__資料を読み解く__.
[1] 次の競泳の記事の内容を二文で要約しなさい。
[2] 競泳の記事によると、成田実生がジャパン・オープンで優勝し3冠を達成した種目はどれか。
[3] 競泳の記事の最後の文を受けて、その続きを書き継ぎなさい。

__文書の抜粋__.
★ ★ ★ ★ ★
競泳ニッポンは復活できるのか。日本水泳連盟の梅原孝之競泳委員長が、若手選手の成長に手ごたえを感じている。7月の世界選手権(福岡)では、21世紀以降最少となる銅メダル2個と惨敗。さらに大会終了後にはチーム内で内紛が勃発するなど、2024年パリ五輪に向けて不安が広がっている。そんな苦しい状況の中、明るい兆しも見えている。

 ジャパン・オープン最終日(3日、東京アクアティクスセンター)では、女子の成田実生(16=金町SC)が200メートル背泳ぎで優勝し、200、400メートル個人メドレーに続いて3冠を達成した。梅原委員長も「決勝で半分以上が高校生という種目もあって、すごく頼もしい」と若手の躍進に目を細めている。
★ ★ ★ ★ ★
__データセットのエントリ__.
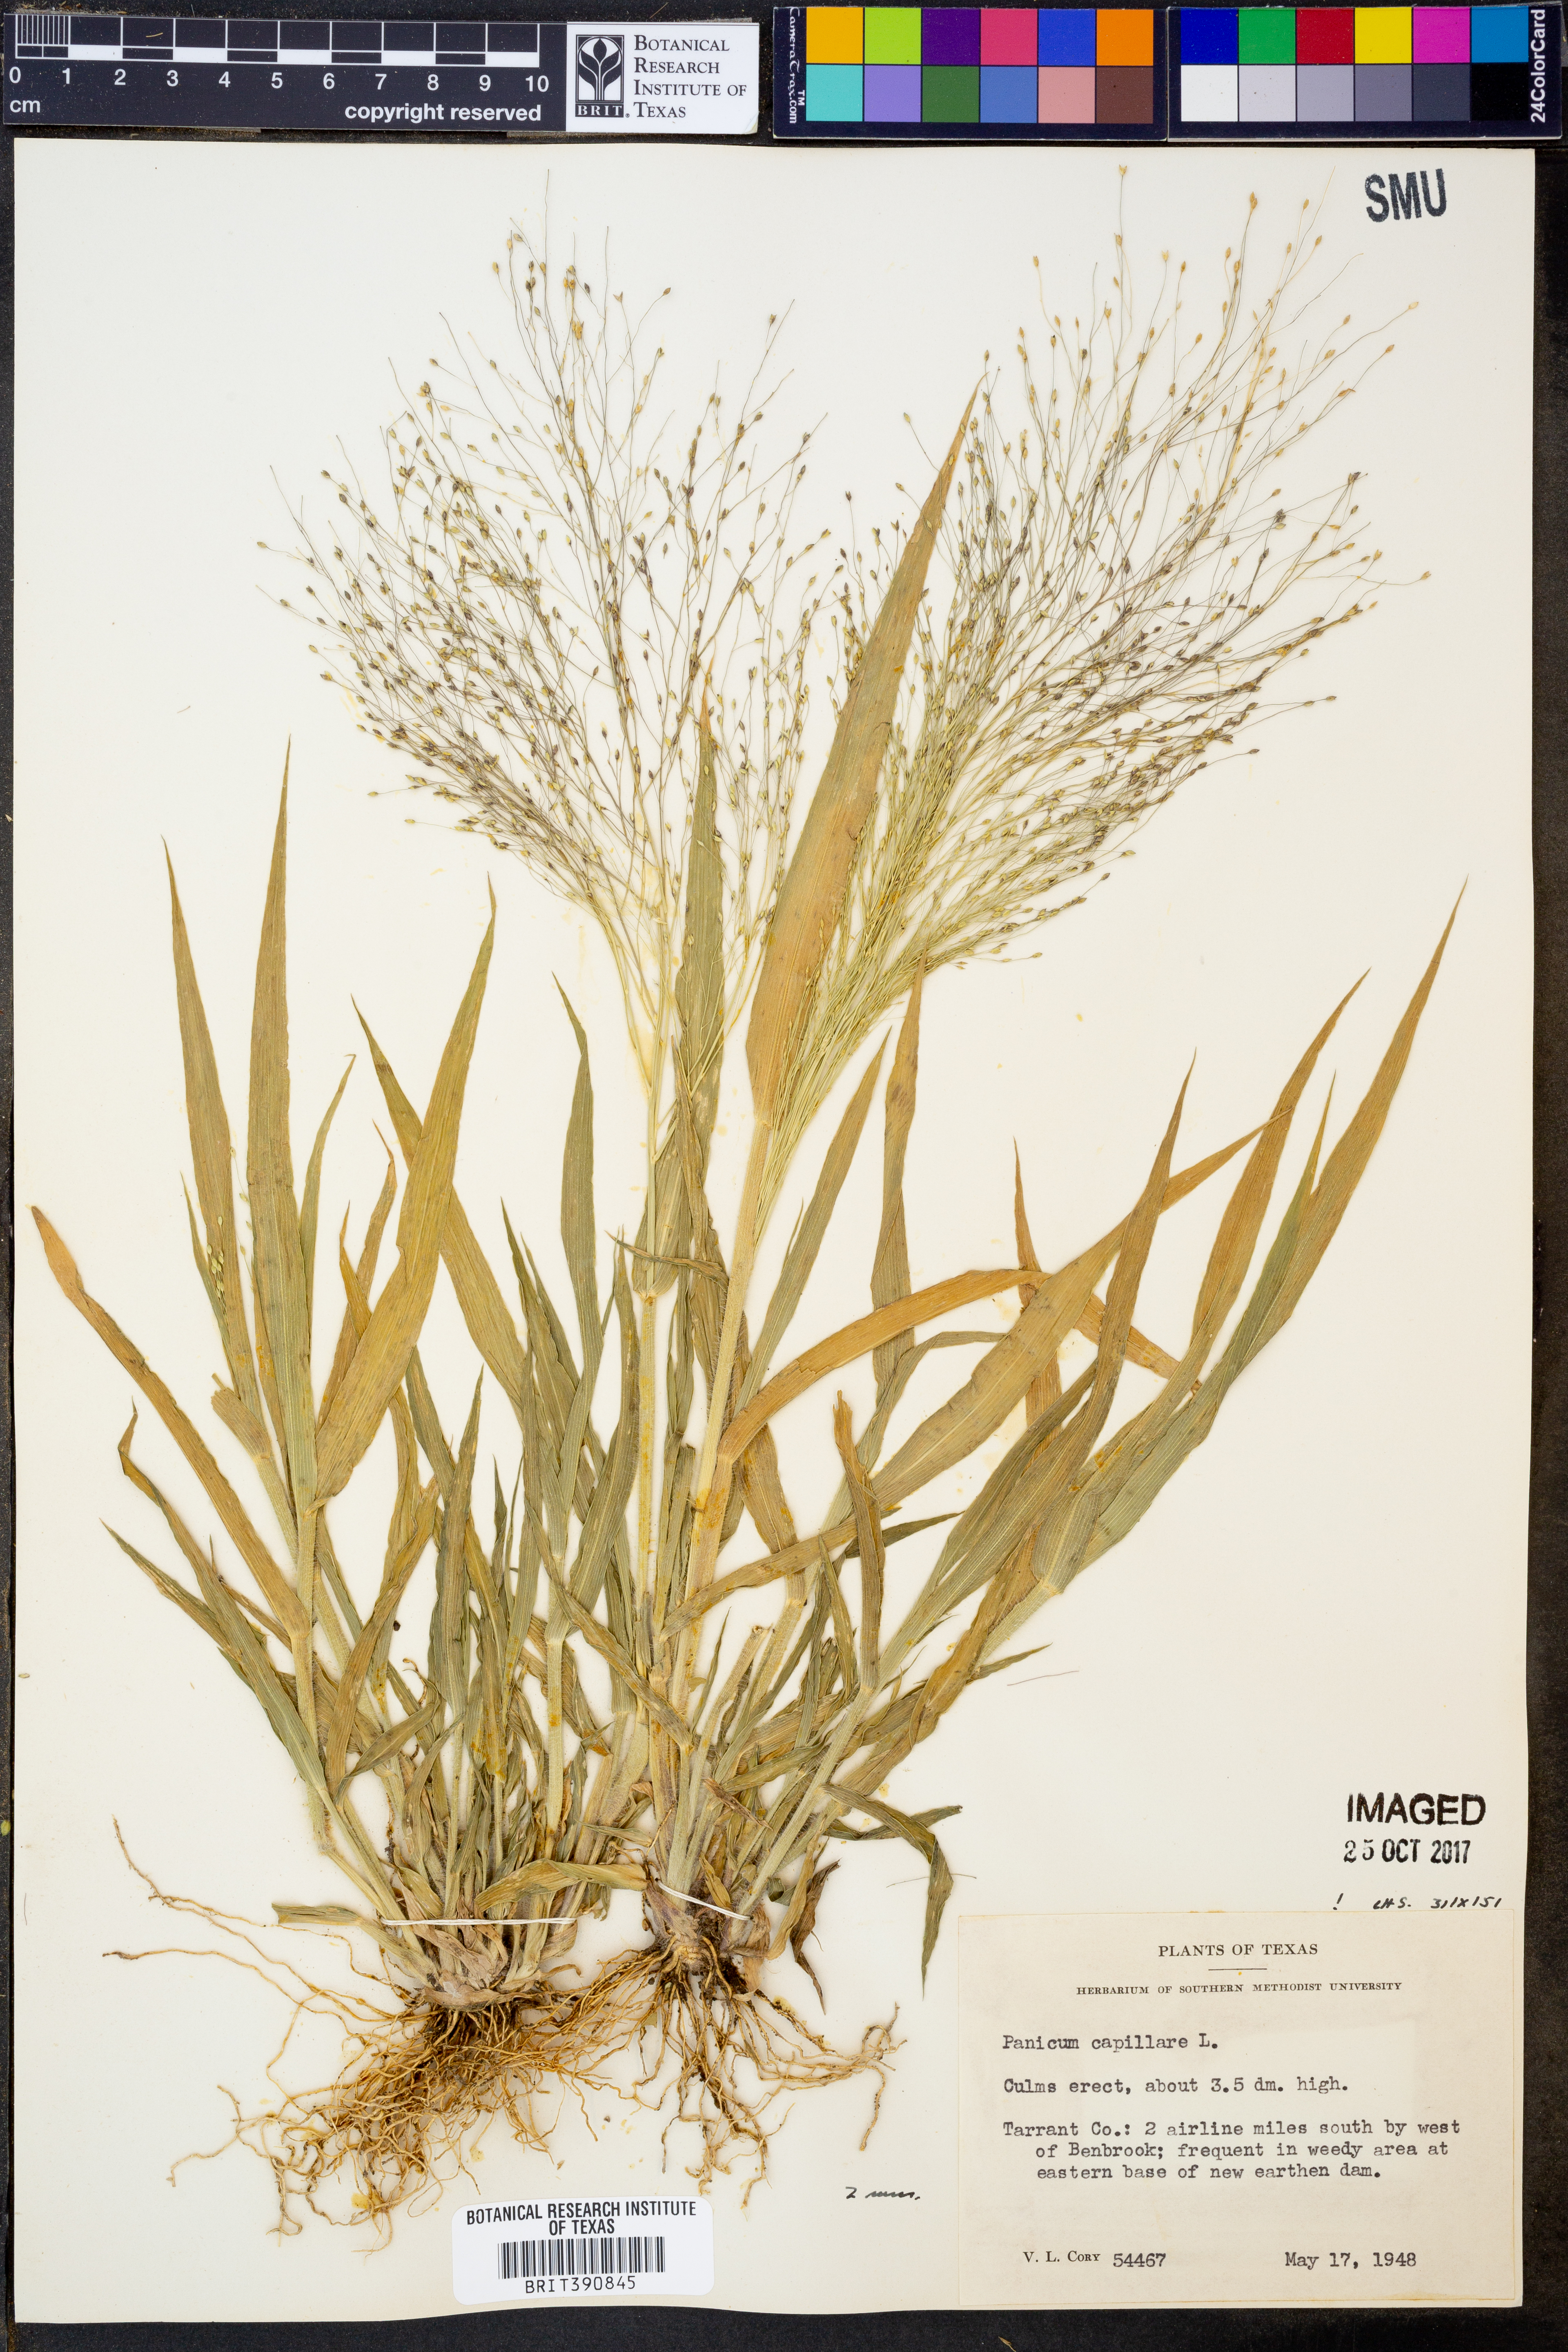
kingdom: Plantae
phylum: Tracheophyta
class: Liliopsida
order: Poales
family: Poaceae
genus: Panicum
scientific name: Panicum capillare
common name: Witch-grass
★ ★ ★ ★ ★
__課題別の解答__.
[1] 7月の世界選手権(福岡)で日本の競泳は21世紀以降最少となる銅メダル2個に終わり、大会後にはチーム内で内紛も起きて、2024年パリ五輪に向けて不安が広がっている。一方、ジャパン・オープンでは16歳の成田実生が3冠を達成するなど若手が躍進し、梅原孝之競泳委員長も若手の成長に手ごたえを感じている。

[2] 200メートル背泳ぎ、200メートル個人メドレー、400メートル個人メドレーの3種目である。

[3]
 日本競泳陣の復活には、フレッシュな力の台頭が不可欠。ある水連関係者も「こういった状況下だからこそ、若手の選手にはすごくチャンスがある。ジュニア選手には、28年のロス五輪だけでなく、パリも目指してもらいたい」と大きな期待を寄せている。

 パリ五輪の代表選考会は、来年の3月に予定されている。残りわずかな期間で、どこまで戦力の底上げを図ることができるか。